Task brief
The expected output is every line below, reproduced exactly.

Dataset entries:
■ ■ ■ ■ ■

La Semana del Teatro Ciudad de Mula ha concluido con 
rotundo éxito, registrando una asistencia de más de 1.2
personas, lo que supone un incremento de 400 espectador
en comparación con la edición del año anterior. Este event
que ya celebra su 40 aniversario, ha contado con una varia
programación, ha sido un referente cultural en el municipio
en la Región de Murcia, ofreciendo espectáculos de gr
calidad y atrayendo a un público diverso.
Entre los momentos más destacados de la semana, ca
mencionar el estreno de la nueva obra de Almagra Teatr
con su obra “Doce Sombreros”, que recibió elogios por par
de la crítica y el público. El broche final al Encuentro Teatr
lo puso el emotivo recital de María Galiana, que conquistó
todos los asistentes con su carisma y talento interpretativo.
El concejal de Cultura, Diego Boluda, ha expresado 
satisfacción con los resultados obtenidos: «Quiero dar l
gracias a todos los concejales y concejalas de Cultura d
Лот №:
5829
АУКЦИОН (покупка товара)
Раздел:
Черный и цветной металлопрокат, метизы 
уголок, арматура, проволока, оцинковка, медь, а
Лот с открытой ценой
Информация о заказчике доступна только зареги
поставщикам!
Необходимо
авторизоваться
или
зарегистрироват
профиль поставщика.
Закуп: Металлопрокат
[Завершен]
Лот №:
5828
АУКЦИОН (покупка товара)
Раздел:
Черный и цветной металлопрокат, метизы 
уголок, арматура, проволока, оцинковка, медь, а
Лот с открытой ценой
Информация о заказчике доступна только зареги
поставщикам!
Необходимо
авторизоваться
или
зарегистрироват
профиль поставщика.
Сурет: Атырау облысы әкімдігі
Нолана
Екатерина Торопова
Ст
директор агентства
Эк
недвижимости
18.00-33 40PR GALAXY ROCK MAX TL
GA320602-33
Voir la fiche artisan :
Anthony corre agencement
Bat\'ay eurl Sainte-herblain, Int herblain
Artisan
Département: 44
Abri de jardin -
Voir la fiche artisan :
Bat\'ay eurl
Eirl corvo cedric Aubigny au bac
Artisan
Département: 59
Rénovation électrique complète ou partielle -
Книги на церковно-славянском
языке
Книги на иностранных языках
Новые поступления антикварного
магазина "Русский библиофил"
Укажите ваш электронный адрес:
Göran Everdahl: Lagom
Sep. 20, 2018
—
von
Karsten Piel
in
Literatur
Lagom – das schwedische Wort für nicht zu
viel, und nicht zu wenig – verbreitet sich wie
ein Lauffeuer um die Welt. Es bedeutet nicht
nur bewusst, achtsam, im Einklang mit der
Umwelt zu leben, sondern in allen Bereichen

■ ■ ■ ■ ■

Completed exercise
La Semana del Teatro Ciudad de Mula ha concluido con 
rotundo éxito, registrando una asistencia de más de 1.2
personas, lo que supone un incremento de 400 espectador
en comparación con la edición del año anterior. Este event
que ya celebra su 40 aniversario, ha contado con una varia
programación, ha sido un referente cultural en el municipio
en la Región de Murcia, ofreciendo espectáculos de gr
calidad y atrayendo a un público diverso.
Entre los momentos más destacados de la semana, ca
mencionar el estreno de la nueva obra de Almagra Teatr
con su obra “Doce Sombreros”, que recibió elogios por par
de la crítica y el público. El broche final al Encuentro Teatr
lo puso el emotivo recital de María Galiana, que conquistó
todos los asistentes con su carisma y talento interpretativo.
El concejal de Cultura, Diego Boluda, ha expresado 
satisfacción con los resultados obtenidos: «Quiero dar l
gracias a todos los concejales y concejalas de Cultura d
Лот №:
5829
АУКЦИОН (покупка товара)
Раздел:
Черный и цветной металлопрокат, метизы 
уголок, арматура, проволока, оцинковка, медь, а
Лот с открытой ценой
Информация о заказчике доступна только зареги
поставщикам!
Необходимо
авторизоваться
или
зарегистрироват
профиль поставщика.
Закуп: Металлопрокат
[Завершен]
Лот №:
5828
АУКЦИОН (покупка товара)
Раздел:
Черный и цветной металлопрокат, метизы 
уголок, арматура, проволока, оцинковка, медь, а
Лот с открытой ценой
Информация о заказчике доступна только зареги
поставщикам!
Необходимо
авторизоваться
или
зарегистрироват
профиль поставщика.
Сурет: Атырау облысы әкімдігі
Нолана
Екатерина Торопова
Ст
директор агентства
Эк
недвижимости
18.00-33 40PR GALAXY ROCK MAX TL
GA320602-33
Voir la fiche artisan :
Anthony corre agencement
Bat\'ay eurl Sainte-herblain, Int herblain
Artisan
Département: 44
Abri de jardin -
Voir la fiche artisan :
Bat\'ay eurl
Eirl corvo cedric Aubigny au bac
Artisan
Département: 59
Rénovation électrique complète ou partielle -
Книги на церковно-славянском
языке
Книги на иностранных языках
Новые поступления антикварного
магазина "Русский библиофил"
Укажите ваш электронный адрес:
Göran Everdahl: Lagom
Sep. 20, 2018
—
von
Karsten Piel
in
Literatur
Lagom – das schwedische Wort für nicht zu
viel, und nicht zu wenig – verbreitet sich wie
ein Lauffeuer um die Welt. Es bedeutet nicht
nur bewusst, achtsam, im Einklang mit der
Umwelt zu leben, sondern in allen Bereichen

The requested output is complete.